Material supplied:
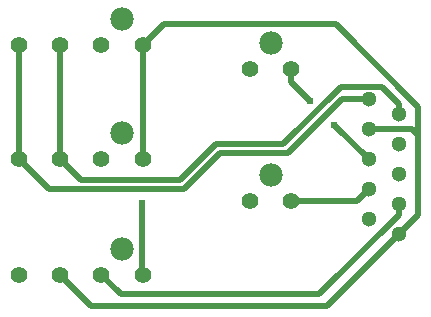
<source format=gbr>
G04 #@! TF.FileFunction,Copper,L1,Top,Signal*
%FSLAX46Y46*%
G04 Gerber Fmt 4.6, Leading zero omitted, Abs format (unit mm)*
G04 Created by KiCad (PCBNEW 4.0.7-e2-6376~58~ubuntu16.04.1) date Mon Jan 22 14:14:19 2018*
%MOMM*%
%LPD*%
G01*
G04 APERTURE LIST*
%ADD10C,0.100000*%
%ADD11C,1.397000*%
%ADD12C,1.981000*%
%ADD13C,1.300000*%
%ADD14C,0.609600*%
%ADD15C,0.508000*%
G04 APERTURE END LIST*
D10*
D11*
X133195000Y-100457000D03*
X136695000Y-100457000D03*
D12*
X134945000Y-98227000D03*
D11*
X129695000Y-100457000D03*
X126195000Y-100457000D03*
D13*
X158369000Y-91948000D03*
X158369000Y-94488000D03*
X158369000Y-97028000D03*
X158369000Y-89408000D03*
X155829000Y-95758000D03*
X155829000Y-93218000D03*
X155829000Y-90678000D03*
X155829000Y-88138000D03*
X158369000Y-86868000D03*
X155829000Y-85598000D03*
D11*
X145796000Y-94234000D03*
X149296000Y-94234000D03*
D12*
X147546000Y-92004000D03*
D11*
X145796000Y-83058000D03*
X149296000Y-83058000D03*
D12*
X147546000Y-80828000D03*
D11*
X133195000Y-90678000D03*
X136695000Y-90678000D03*
D12*
X134945000Y-88448000D03*
D11*
X129695000Y-90678000D03*
X126195000Y-90678000D03*
X133195000Y-81026000D03*
X136695000Y-81026000D03*
D12*
X134945000Y-78796000D03*
D11*
X129695000Y-81026000D03*
X126195000Y-81026000D03*
D14*
X136652000Y-94361000D03*
X150876000Y-85725000D03*
X152908000Y-87757000D03*
D15*
X160020000Y-86233000D02*
X160020000Y-88646000D01*
X160020000Y-88646000D02*
X160020000Y-95377000D01*
X155829000Y-88138000D02*
X159512000Y-88138000D01*
X159512000Y-88138000D02*
X160020000Y-88646000D01*
X136695000Y-81026000D02*
X138473000Y-79248000D01*
X138473000Y-79248000D02*
X153035000Y-79248000D01*
X153035000Y-79248000D02*
X160020000Y-86233000D01*
X160020000Y-95377000D02*
X158369000Y-97028000D01*
X136652000Y-94361000D02*
X136652000Y-100414000D01*
X136652000Y-100414000D02*
X136695000Y-100457000D01*
X136695000Y-81026000D02*
X136695000Y-90678000D01*
X152273000Y-103124000D02*
X132362000Y-103124000D01*
X132362000Y-103124000D02*
X129695000Y-100457000D01*
X136568000Y-90805000D02*
X136695000Y-90678000D01*
X152273000Y-103124000D02*
X158369000Y-97028000D01*
X151668238Y-102108000D02*
X134846000Y-102108000D01*
X134846000Y-102108000D02*
X133195000Y-100457000D01*
X158369000Y-94488000D02*
X158369000Y-95407238D01*
X158369000Y-95407238D02*
X151668238Y-102108000D01*
X158369000Y-86868000D02*
X158369000Y-85948762D01*
X158369000Y-85948762D02*
X156961837Y-84541599D01*
X156961837Y-84541599D02*
X153456401Y-84541599D01*
X153456401Y-84541599D02*
X148590000Y-89408000D01*
X148590000Y-89408000D02*
X142875000Y-89408000D01*
X142875000Y-89408000D02*
X139827000Y-92456000D01*
X139827000Y-92456000D02*
X131473000Y-92456000D01*
X131473000Y-92456000D02*
X129695000Y-90678000D01*
X129695000Y-81026000D02*
X129695000Y-90678000D01*
X140208000Y-93218000D02*
X128735000Y-93218000D01*
X128735000Y-93218000D02*
X126195000Y-90678000D01*
X143256000Y-90170000D02*
X140208000Y-93218000D01*
X148971000Y-90170000D02*
X143256000Y-90170000D01*
X153543000Y-85598000D02*
X148971000Y-90170000D01*
X155829000Y-85598000D02*
X153543000Y-85598000D01*
X126195000Y-81026000D02*
X126195000Y-90678000D01*
X149296000Y-94234000D02*
X154813000Y-94234000D01*
X154813000Y-94234000D02*
X155829000Y-93218000D01*
X150876000Y-85725000D02*
X149296000Y-84145000D01*
X149296000Y-84145000D02*
X149296000Y-83058000D01*
X155829000Y-90678000D02*
X152908000Y-87757000D01*
M02*

</source>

What this task involves: Read through the entries and copy each line in which "format" appears.

Response to this task:
<source format=gbr>
G04 Gerber Fmt 4.6, Leading zero omitted, Abs format (unit mm)*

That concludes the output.